Bir iftar furyasıdır aldı başını gitti.

Her dernek, vakıf, cemaat iftar veriyor.

Bu iftarlar genelde restaurantlarda, bol yıldızlı mekânlarda oluyor.

Hatta bazen içkili mekânlarda bile olabiliyor.

Peygamberimizin, bir oruçluyu iftar ettirmenin sevabının büyük olduğunu ifade etmesinden dolayı önem kazanır aslında bu iftarlar.

"Kim, bir oruçluyu iftar ettirirse, ona oruçlunun sevabının aynısı verilir (onun kadar sevap kazanır).
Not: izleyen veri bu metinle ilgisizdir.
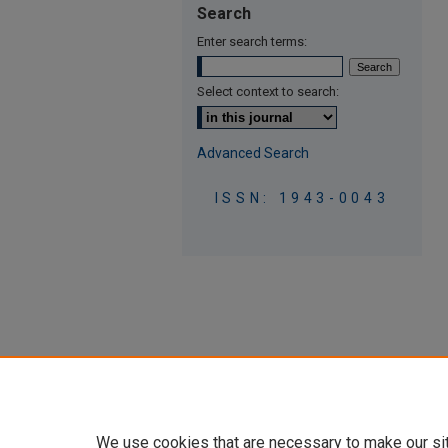
Search
Enter search terms:
Select context to search:
Advanced Search
ISSN: 1943-0043
We use cookies that are necessary to make our si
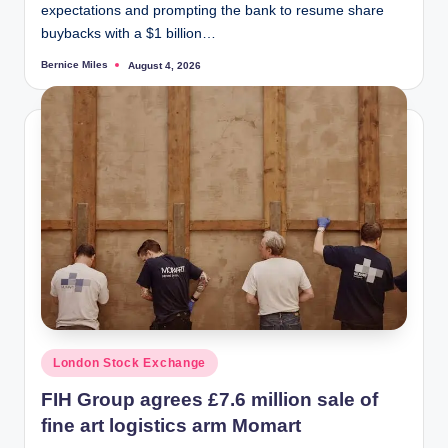
expectations and prompting the bank to resume share
buybacks with a $1 billion…
Bernice Miles
August 4, 2026
Posted
by
Posted
London Stock Exchange
in
FIH Group agrees £7.6 million sale of
fine art logistics arm Momart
Oruçlunun sevabından da hiçbir şey eksilmez." Tirmizî 807.

Ancak aynı peygamber iftar sofralarının niteliğinin nasıl olması ve kimlerin katılması gerekliliğinden de bahseder.

“En şerli yemek, sadece zenginlerin çagrılıp fakirlerin çağrılmadığı yemektir.” Buhari, Nikah 72

Neden meseleye Bektaşi gibi yaklaşıyoruz?

Neden birinci kısmı alıp ikinci kısma kör ve sağır kalıyoruz.

Kimler katılıyor davetlerimize, kimleri çağırıyoruz?

Vali, Belediye başkanları, İdare amirleri, bürokrasinin güzide şahsiyetleri, değerli basın mensupları ve çok değerli STK temsilcileri.

Evet katılanlar bunlar.

Yani aç kalma ihtimali olmayan, evinde yiyecek ekmeği bitmiş olma ihtimali olmayan kişiler.

Bir de bunlara iftar verince daha ses getiriyor yaptığımız organizasyon.

Gazetelere çıkıyor, sosyal medyada paylaşılıyor pikseli yüksek fotoğraf makinalarıyla çektiğimiz iftar fotoğrafları.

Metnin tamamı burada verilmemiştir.